:: Prompt 1 ::
In the excerpt on NUMA-aware load balancing, what CPU load percentage was used in generating the results?
:: Prompt 2 ::
Please copy the excerpt on NUMA-aware load balancing word for word, from "What ultimately makes" up to and including "and 'cross node'.".

:: Document text ::

--- START ---

What ultimately makes this interesting is running it in the presence of load,
specifically a constant percentage of cpu-only load replicated and pinned on
each CPU. So, for example, HTOP would show all but one CPU at say 60% (what I
used in generating the results here, but the "effect" occurs even with just a 1%
load) with that lone CPU running the probe and pegged at 100%. The result of
this is the load balancer really feeling the need to balance and the NUMA
awareness of those placement decisions are clearly discernible in the probe's
measured times. As well, the runtimes are sufficiently short to enable tracing
the entire life of the probe and categorizing all migrations as 'same core',
'same node', and 'cross node'.

--- END ---

:: Record set ::

--- START ---

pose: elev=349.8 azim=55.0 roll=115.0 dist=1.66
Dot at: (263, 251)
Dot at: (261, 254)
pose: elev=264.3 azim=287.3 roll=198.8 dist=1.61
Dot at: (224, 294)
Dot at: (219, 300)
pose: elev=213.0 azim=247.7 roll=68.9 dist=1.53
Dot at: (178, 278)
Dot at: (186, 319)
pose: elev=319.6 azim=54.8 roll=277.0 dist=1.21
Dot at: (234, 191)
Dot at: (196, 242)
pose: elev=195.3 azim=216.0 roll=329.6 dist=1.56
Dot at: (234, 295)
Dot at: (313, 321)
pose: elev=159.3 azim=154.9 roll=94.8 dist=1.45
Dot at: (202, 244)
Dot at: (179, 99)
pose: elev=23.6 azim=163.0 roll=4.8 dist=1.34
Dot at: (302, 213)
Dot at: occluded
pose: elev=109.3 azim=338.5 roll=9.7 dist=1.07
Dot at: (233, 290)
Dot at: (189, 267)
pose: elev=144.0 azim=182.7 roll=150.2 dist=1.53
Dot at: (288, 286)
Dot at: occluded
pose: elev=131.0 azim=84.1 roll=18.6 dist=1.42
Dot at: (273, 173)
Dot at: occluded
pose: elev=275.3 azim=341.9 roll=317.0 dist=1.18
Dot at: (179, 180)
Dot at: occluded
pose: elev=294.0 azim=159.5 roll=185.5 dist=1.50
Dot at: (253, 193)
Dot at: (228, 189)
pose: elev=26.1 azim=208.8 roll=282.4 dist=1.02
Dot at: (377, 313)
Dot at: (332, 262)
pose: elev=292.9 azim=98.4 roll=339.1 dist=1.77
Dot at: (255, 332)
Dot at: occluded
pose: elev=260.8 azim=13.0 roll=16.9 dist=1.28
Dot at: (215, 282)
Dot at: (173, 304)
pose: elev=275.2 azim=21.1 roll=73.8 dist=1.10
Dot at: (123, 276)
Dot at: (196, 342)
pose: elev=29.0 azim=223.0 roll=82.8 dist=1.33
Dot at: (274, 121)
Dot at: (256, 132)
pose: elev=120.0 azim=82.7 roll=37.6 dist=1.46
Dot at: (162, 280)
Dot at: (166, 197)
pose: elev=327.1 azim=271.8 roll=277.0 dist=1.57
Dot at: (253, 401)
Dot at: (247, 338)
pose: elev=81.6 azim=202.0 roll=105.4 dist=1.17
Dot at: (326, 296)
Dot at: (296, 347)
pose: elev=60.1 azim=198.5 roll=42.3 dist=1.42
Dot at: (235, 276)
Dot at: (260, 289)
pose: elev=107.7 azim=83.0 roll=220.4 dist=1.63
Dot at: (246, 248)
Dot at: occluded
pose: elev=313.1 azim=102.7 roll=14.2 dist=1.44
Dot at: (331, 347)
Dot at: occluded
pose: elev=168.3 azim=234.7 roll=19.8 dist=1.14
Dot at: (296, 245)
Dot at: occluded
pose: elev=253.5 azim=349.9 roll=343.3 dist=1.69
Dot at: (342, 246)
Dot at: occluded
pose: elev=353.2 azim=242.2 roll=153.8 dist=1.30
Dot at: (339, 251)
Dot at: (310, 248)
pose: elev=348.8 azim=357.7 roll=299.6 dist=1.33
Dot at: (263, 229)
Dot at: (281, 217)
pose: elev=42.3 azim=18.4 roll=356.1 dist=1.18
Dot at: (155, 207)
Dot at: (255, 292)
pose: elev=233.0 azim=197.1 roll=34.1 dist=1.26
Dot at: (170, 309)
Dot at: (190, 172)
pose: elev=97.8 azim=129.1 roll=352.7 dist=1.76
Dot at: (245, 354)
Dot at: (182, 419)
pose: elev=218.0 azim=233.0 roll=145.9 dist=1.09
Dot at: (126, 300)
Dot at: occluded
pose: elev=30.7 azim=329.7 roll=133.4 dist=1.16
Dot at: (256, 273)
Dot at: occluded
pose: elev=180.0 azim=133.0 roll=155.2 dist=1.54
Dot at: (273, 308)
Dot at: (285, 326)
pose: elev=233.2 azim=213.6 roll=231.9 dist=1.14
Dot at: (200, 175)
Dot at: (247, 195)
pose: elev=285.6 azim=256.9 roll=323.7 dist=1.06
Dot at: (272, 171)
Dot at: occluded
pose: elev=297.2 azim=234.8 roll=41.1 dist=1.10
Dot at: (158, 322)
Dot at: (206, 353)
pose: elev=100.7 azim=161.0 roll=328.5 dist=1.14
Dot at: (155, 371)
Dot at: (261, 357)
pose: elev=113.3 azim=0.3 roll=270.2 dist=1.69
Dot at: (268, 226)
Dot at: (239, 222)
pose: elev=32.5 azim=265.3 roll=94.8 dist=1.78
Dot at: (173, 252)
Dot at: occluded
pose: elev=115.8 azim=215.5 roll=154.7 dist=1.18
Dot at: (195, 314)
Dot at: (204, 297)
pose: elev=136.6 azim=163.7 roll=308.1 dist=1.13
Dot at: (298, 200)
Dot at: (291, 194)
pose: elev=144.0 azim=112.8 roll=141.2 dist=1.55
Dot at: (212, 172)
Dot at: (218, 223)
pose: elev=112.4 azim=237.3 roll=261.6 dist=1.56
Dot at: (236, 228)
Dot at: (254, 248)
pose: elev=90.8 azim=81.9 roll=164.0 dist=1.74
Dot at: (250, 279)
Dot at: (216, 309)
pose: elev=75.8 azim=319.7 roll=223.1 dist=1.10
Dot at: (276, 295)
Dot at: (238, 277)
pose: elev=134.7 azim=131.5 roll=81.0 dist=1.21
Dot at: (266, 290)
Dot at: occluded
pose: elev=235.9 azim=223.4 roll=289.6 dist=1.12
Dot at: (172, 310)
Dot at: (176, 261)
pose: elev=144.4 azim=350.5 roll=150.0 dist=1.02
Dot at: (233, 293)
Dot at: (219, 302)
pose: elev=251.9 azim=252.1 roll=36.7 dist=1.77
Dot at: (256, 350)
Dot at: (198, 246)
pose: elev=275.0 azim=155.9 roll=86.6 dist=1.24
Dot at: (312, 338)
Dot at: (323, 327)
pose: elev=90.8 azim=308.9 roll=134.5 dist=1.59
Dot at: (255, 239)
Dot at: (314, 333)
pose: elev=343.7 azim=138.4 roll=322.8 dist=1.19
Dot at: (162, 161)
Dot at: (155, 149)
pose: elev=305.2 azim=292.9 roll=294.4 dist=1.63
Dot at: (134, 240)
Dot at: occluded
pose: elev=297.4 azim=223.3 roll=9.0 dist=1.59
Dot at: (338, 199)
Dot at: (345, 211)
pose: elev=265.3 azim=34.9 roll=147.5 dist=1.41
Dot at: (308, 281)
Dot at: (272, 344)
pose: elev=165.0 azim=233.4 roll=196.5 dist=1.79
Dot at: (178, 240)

--- END ---

:: Response 1 ::
60%

:: Response 2 ::
What ultimately makes this interesting is running it in the presence of load,
specifically a constant percentage of cpu-only load replicated and pinned on
each CPU. So, for example, HTOP would show all but one CPU at say 60% (what I
used in generating the results here, but the "effect" occurs even with just a 1%
load) with that lone CPU running the probe and pegged at 100%. The result of
this is the load balancer really feeling the need to balance and the NUMA
awareness of those placement decisions are clearly discernible in the probe's
measured times. As well, the runtimes are sufficiently short to enable tracing
the entire life of the probe and categorizing all migrations as 'same core',
'same node', and 'cross node'.